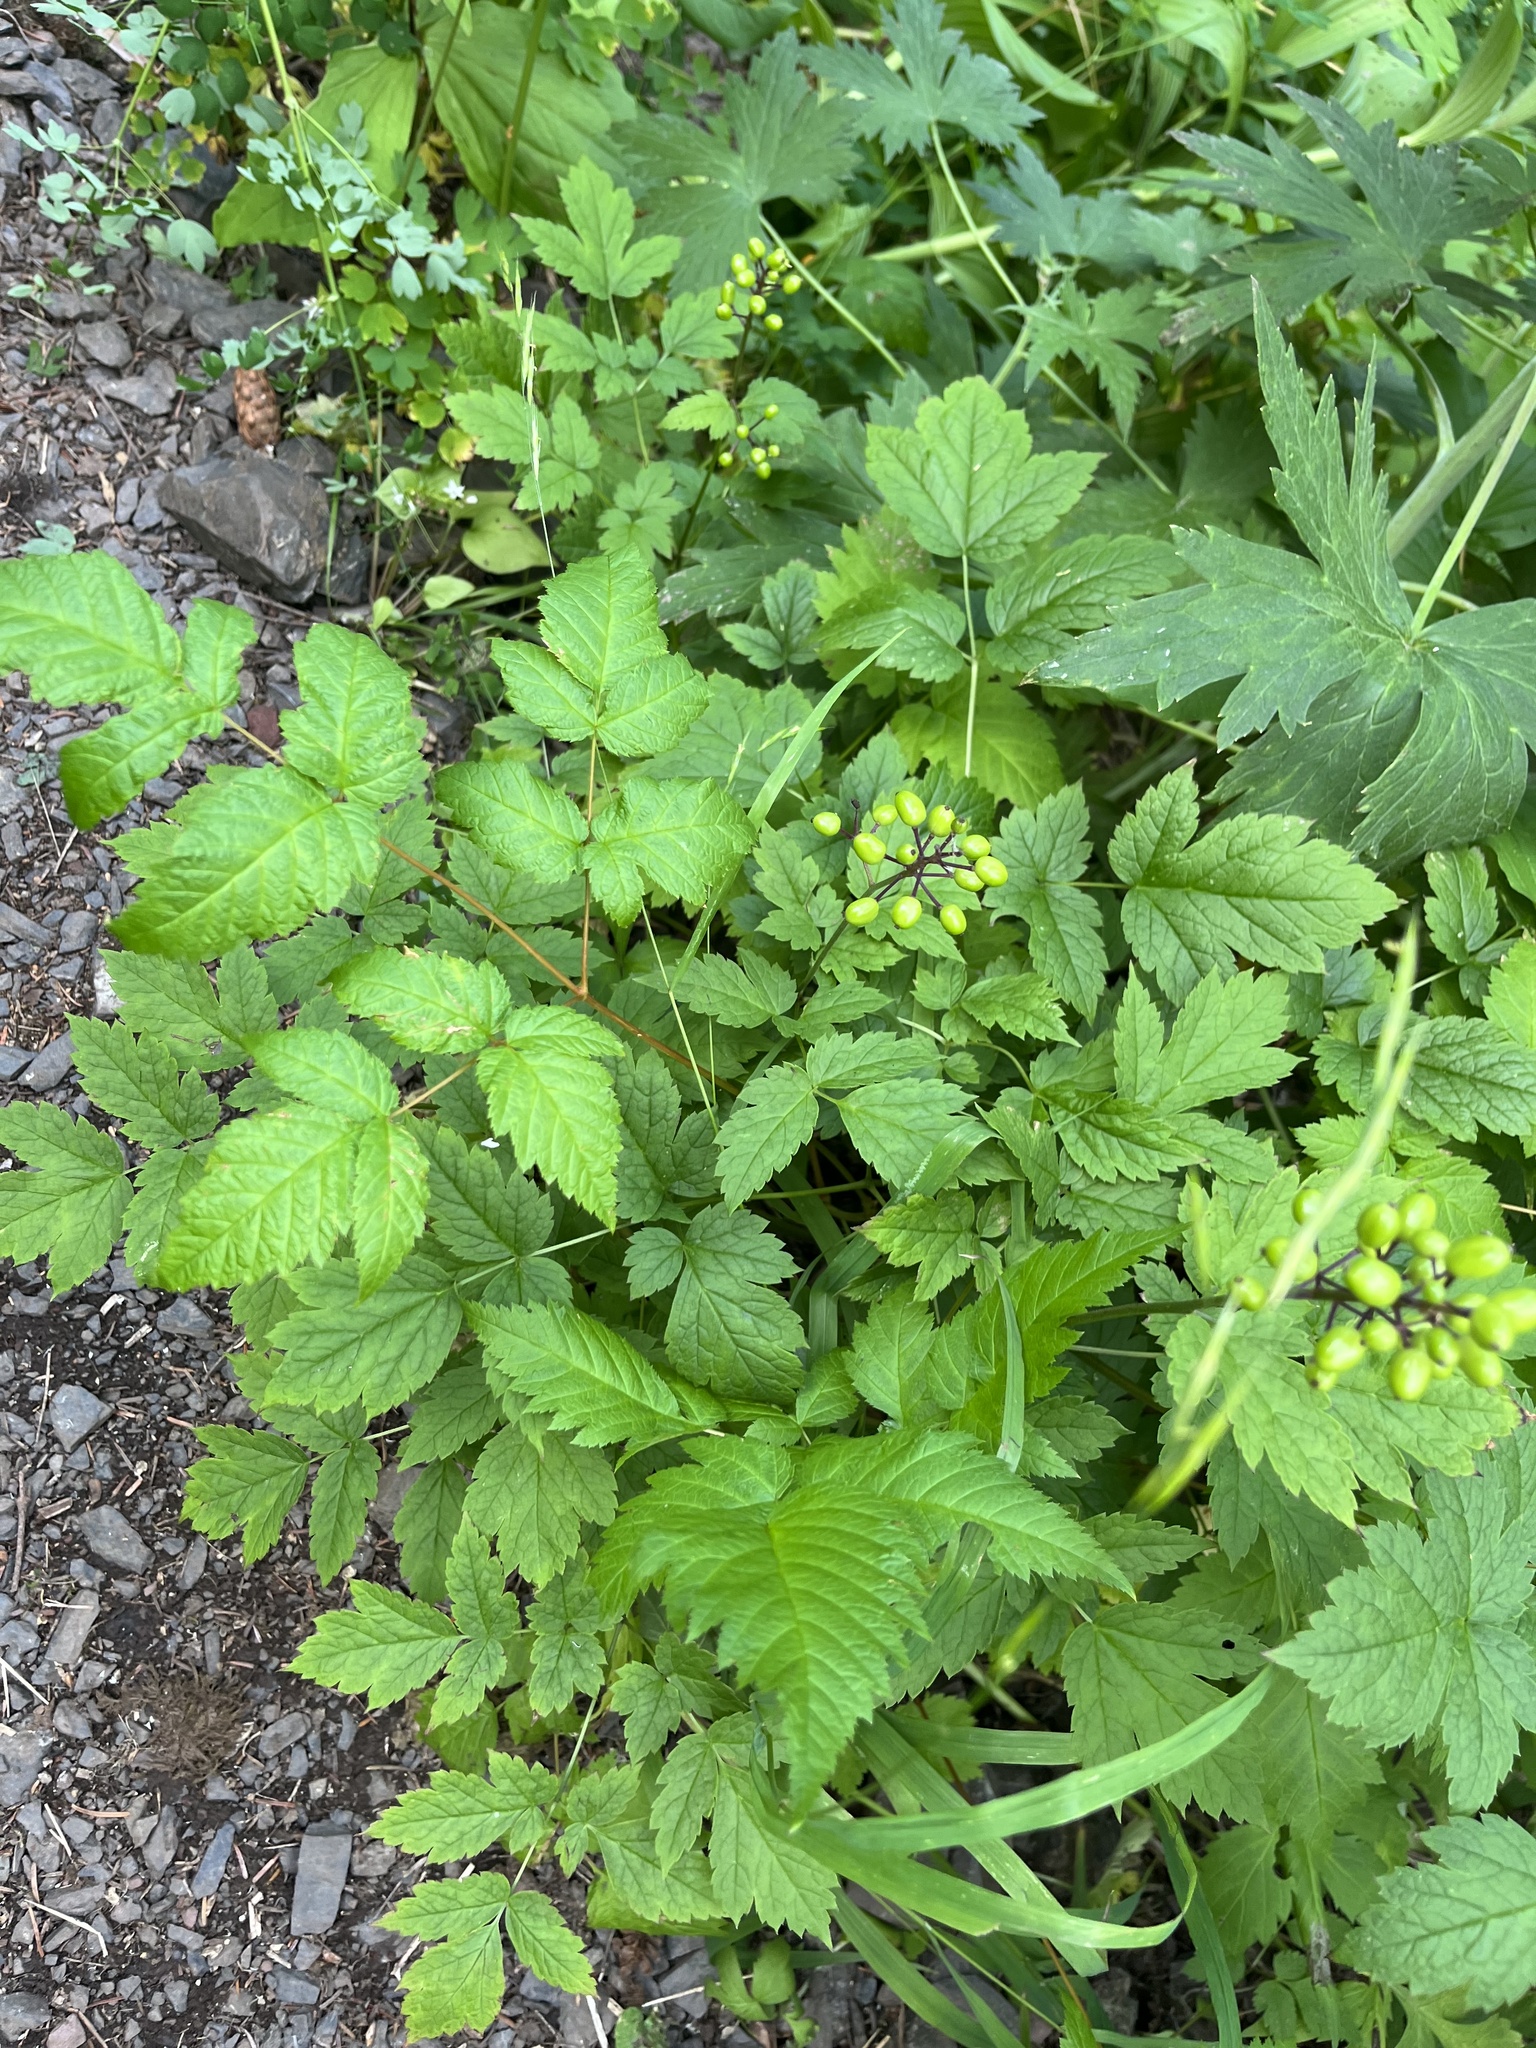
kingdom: Plantae
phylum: Tracheophyta
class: Magnoliopsida
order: Ranunculales
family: Ranunculaceae
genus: Actaea
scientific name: Actaea rubra
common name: Red baneberry
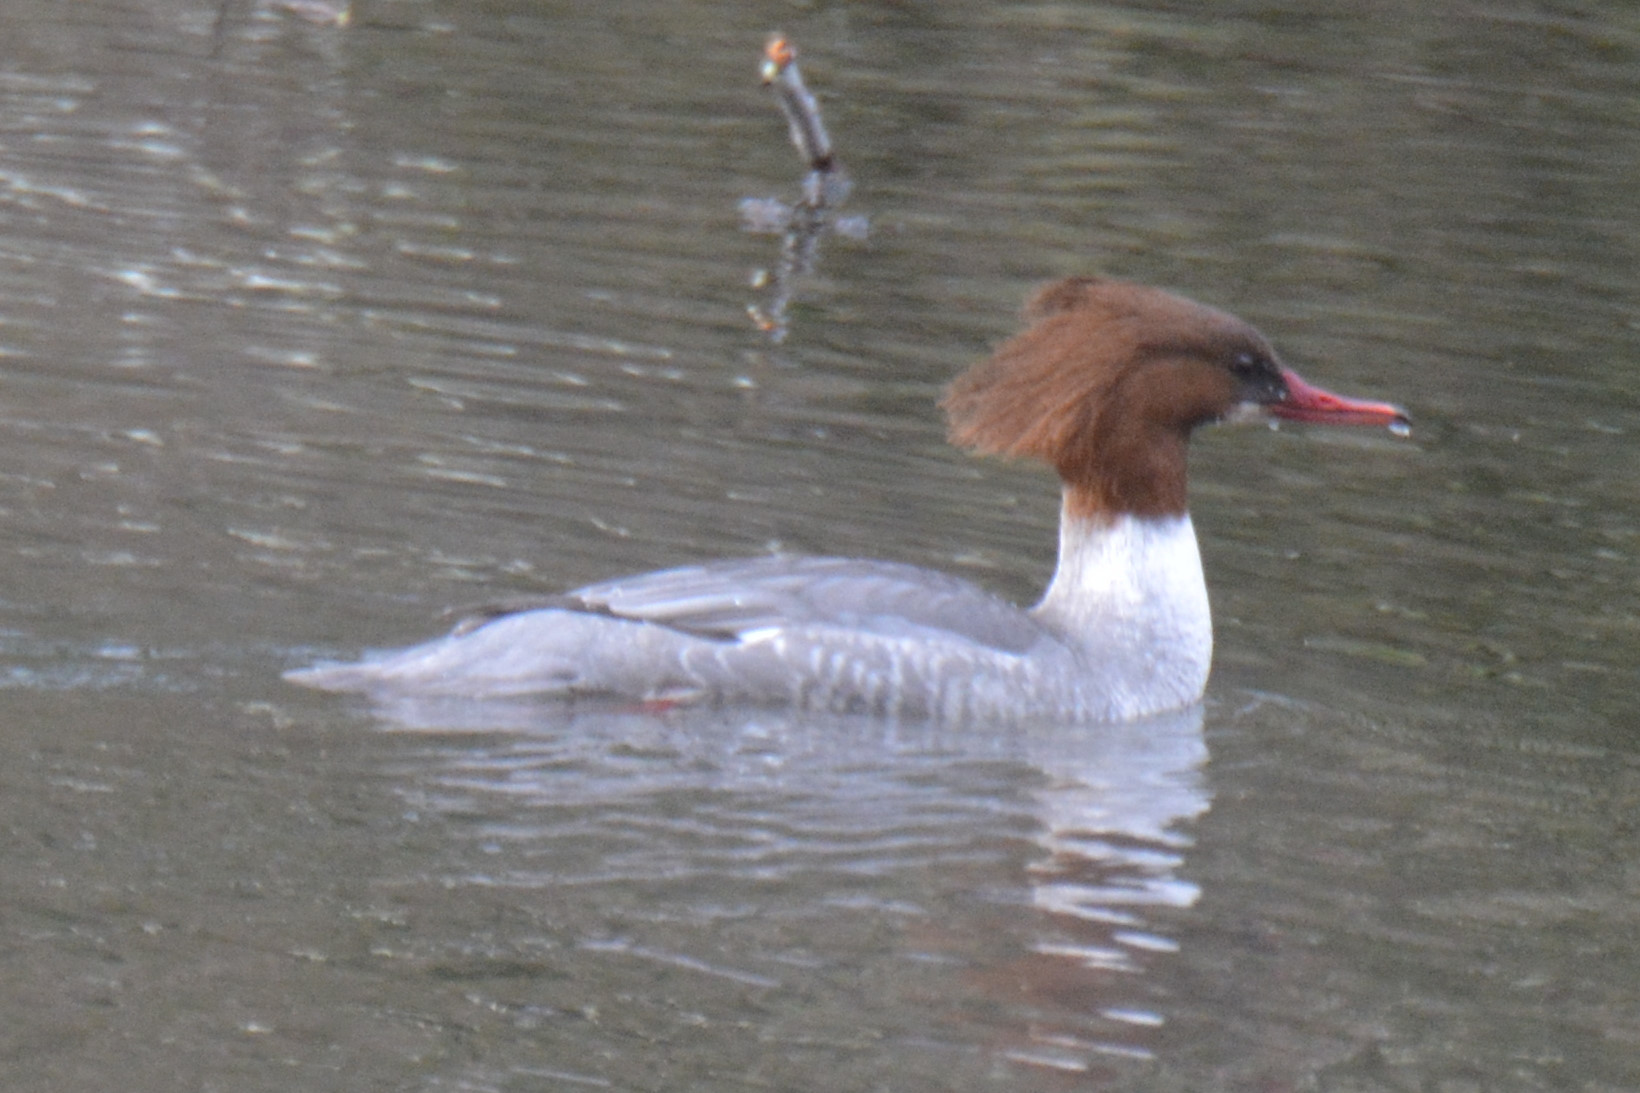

---*---

# [STATED GOAL]
Retype every line of text in the rows above, leaving out the pictures.

# [RESULT OF THE EXERCISE]
kingdom: Plantae
phylum: Tracheophyta
class: Magnoliopsida
order: Ranunculales
family: Ranunculaceae
genus: Actaea
scientific name: Actaea rubra
common name: Red baneberry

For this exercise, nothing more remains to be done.